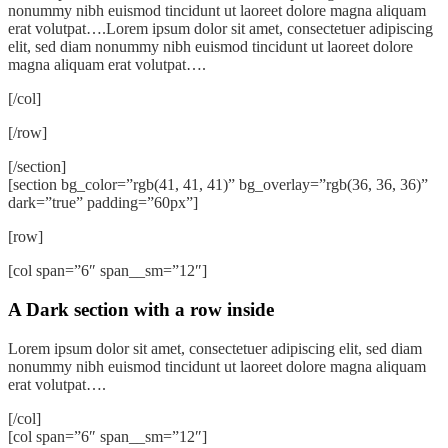
nonummy nibh euismod tincidunt ut laoreet dolore magna aliquam
erat volutpat….Lorem ipsum dolor sit amet, consectetuer adipiscing
elit, sed diam nonummy nibh euismod tincidunt ut laoreet dolore
magna aliquam erat volutpat….
[/col]
[/row]
[/section]
[section bg_color=”rgb(41, 41, 41)” bg_overlay=”rgb(36, 36, 36)”
dark=”true” padding=”60px”]
[row]
[col span=”6″ span__sm=”12″]
A Dark section with a row inside
Lorem ipsum dolor sit amet, consectetuer adipiscing elit, sed diam
nonummy nibh euismod tincidunt ut laoreet dolore magna aliquam
erat volutpat….
[/col]
[col span=”6″ span__sm=”12″]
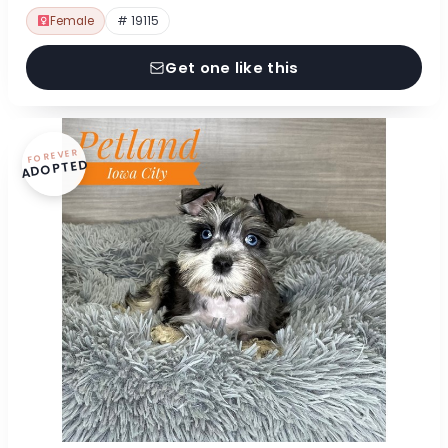
Female
# 19115
Get one like this
FOREVER
ADOPTED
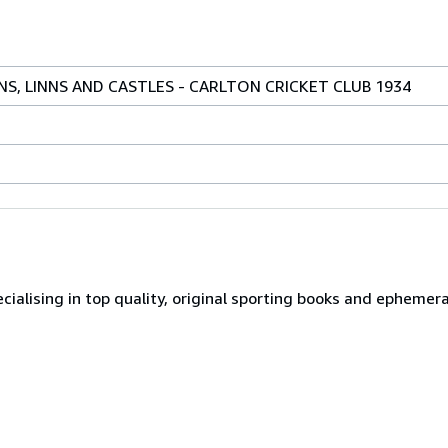
NS, LINNS AND CASTLES - CARLTON CRICKET CLUB 1934
ialising in top quality, original sporting books and ephemer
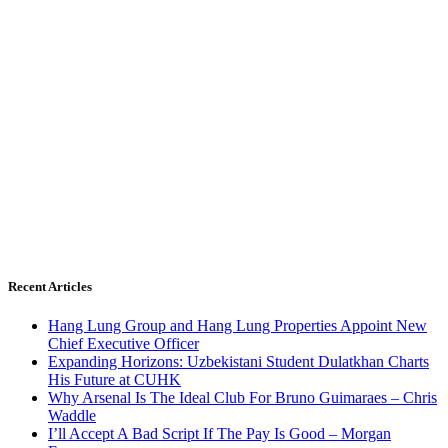
Recent Articles
Hang Lung Group and Hang Lung Properties Appoint New
Chief Executive Officer
Expanding Horizons: Uzbekistani Student Dulatkhan Charts
His Future at CUHK
Why Arsenal Is The Ideal Club For Bruno Guimaraes – Chris
Waddle
I’ll Accept A Bad Script If The Pay Is Good – Morgan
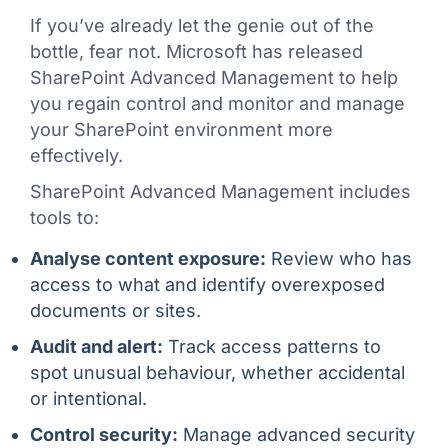
If you’ve already let the genie out of the
bottle, fear not. Microsoft has released
SharePoint Advanced Management to help
you regain control and monitor and manage
your SharePoint environment more
effectively.
SharePoint Advanced Management includes
tools to:
Analyse content exposure:
Review who has
access to what and identify overexposed
documents or sites.
Audit and alert:
Track access patterns to
spot unusual behaviour, whether accidental
or intentional.
Control security:
Manage advanced security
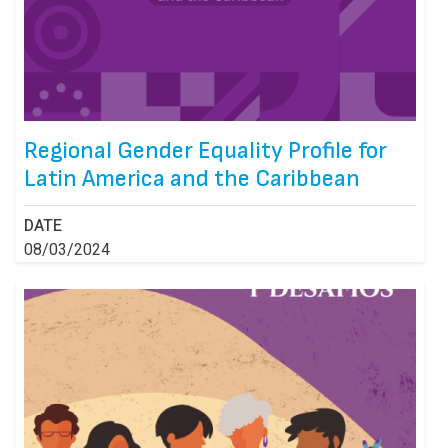
Regional Gender Equality Profile for
Latin America and the Caribbean
DATE
08/03/2024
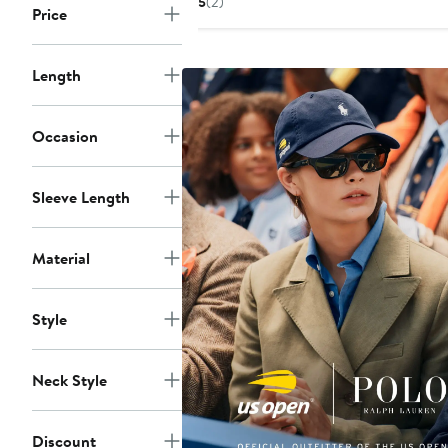
5
(2)
Price
$60
Length
Occasion
Sleeve Length
Material
Style
Neck Style
Discount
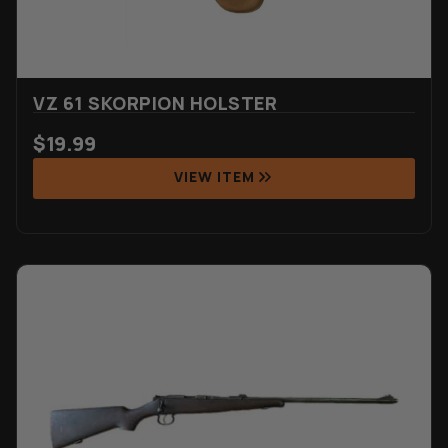
VZ 61 SKORPION HOLSTER
$
19.99
VIEW ITEM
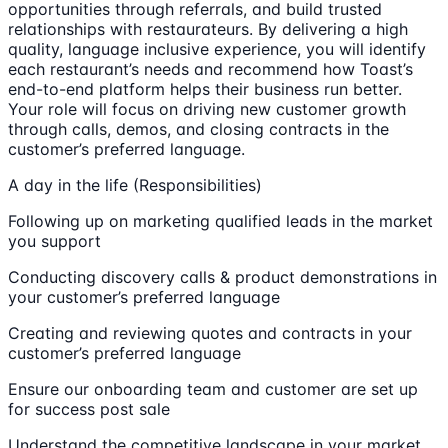
opportunities through referrals, and build trusted
relationships with restaurateurs. By delivering a high
quality, language inclusive experience, you will identify
each restaurant’s needs and recommend how Toast’s
end-to-end platform helps their business run better.
Your role will focus on driving new customer growth
through calls, demos, and closing contracts in the
customer’s preferred language.
A day in the life (Responsibilities)
Following up on marketing qualified leads in the market
you support
Conducting discovery calls & product demonstrations in
your customer’s preferred language
Creating and reviewing quotes and contracts in your
customer’s preferred language
Ensure our onboarding team and customer are set up
for success post sale
Understand the competitive landscape in your market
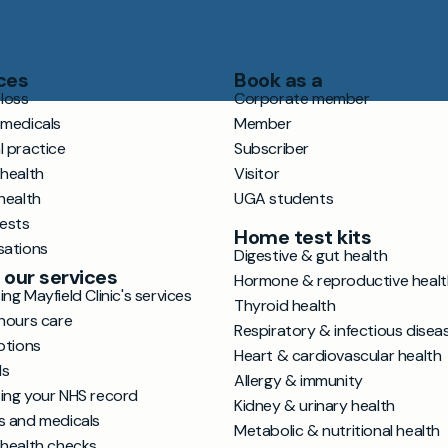
ces
Book as a
loss
Corporate member
 medicals
Member
l practice
Subscriber
 health
Visitor
health
UGA students
tests
Home test kits
sations
Digestive & gut health
 our services
Hormone & reproductive healt
ng Mayfield Clinic's services
Thyroid health
hours care
Respiratory & infectious disea
ptions
Heart & cardiovascular health
ls
Allergy & immunity
ing your NHS record
Kidney & urinary health
s and medicals
Metabolic & nutritional health
 health checks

■ ■ ■ ■ ■

- WHAT IS NEEDED
The required output is each line above restated verbatim, with all images omitted.

- PROBLEM SOLUTION
nonummy nibh euismod tincidunt ut laoreet dolore magna aliquam
erat volutpat….Lorem ipsum dolor sit amet, consectetuer adipiscing
elit, sed diam nonummy nibh euismod tincidunt ut laoreet dolore
magna aliquam erat volutpat….
[/col]
[/row]
[/section]
[section bg_color=”rgb(41, 41, 41)” bg_overlay=”rgb(36, 36, 36)”
dark=”true” padding=”60px”]
[row]
[col span=”6″ span__sm=”12″]
A Dark section with a row inside
Lorem ipsum dolor sit amet, consectetuer adipiscing elit, sed diam
nonummy nibh euismod tincidunt ut laoreet dolore magna aliquam
erat volutpat….
[/col]
[col span=”6″ span__sm=”12″]
Female
# 19115
Get one like this
FOREVER
ADOPTED
NS, LINNS AND CASTLES - CARLTON CRICKET CLUB 1934
ialising in top quality, original sporting books and ephemer
Recent Articles
Hang Lung Group and Hang Lung Properties Appoint New
Chief Executive Officer
Expanding Horizons: Uzbekistani Student Dulatkhan Charts
His Future at CUHK
Why Arsenal Is The Ideal Club For Bruno Guimaraes – Chris
Waddle
I’ll Accept A Bad Script If The Pay Is Good – Morgan
If you’ve already let the genie out of the
bottle, fear not. Microsoft has released
SharePoint Advanced Management to help
you regain control and monitor and manage
your SharePoint environment more
effectively.
SharePoint Advanced Management includes
tools to:
Analyse content exposure:
Review who has
access to what and identify overexposed
documents or sites.
Audit and alert:
Track access patterns to
spot unusual behaviour, whether accidental
or intentional.
Control security:
Manage advanced security
Regional Gender Equality Profile for
Latin America and the Caribbean
DATE
08/03/2024
5
(2)
Price
$60
Length
Occasion
Sleeve Length
Material
Style
Neck Style
Discount
VZ 61 SKORPION HOLSTER
$
19.99
VIEW ITEM
opportunities through referrals, and build trusted
relationships with restaurateurs. By delivering a high
quality, language inclusive experience, you will identify
each restaurant’s needs and recommend how Toast’s
end-to-end platform helps their business run better.
Your role will focus on driving new customer growth
through calls, demos, and closing contracts in the
customer’s preferred language.
A day in the life (Responsibilities)
Following up on marketing qualified leads in the market
you support
Conducting discovery calls & product demonstrations in
your customer’s preferred language
Creating and reviewing quotes and contracts in your
customer’s preferred language
Ensure our onboarding team and customer are set up
for success post sale
Understand the competitive landscape in your market
ces
Book as a
loss
Corporate member
 medicals
Member
l practice
Subscriber
 health
Visitor
health
UGA students
tests
Home test kits
sations
Digestive & gut health
 our services
Hormone & reproductive healt
ng Mayfield Clinic's services
Thyroid health
hours care
Respiratory & infectious disea
ptions
Heart & cardiovascular health
ls
Allergy & immunity
ing your NHS record
Kidney & urinary health
s and medicals
Metabolic & nutritional health
 health checks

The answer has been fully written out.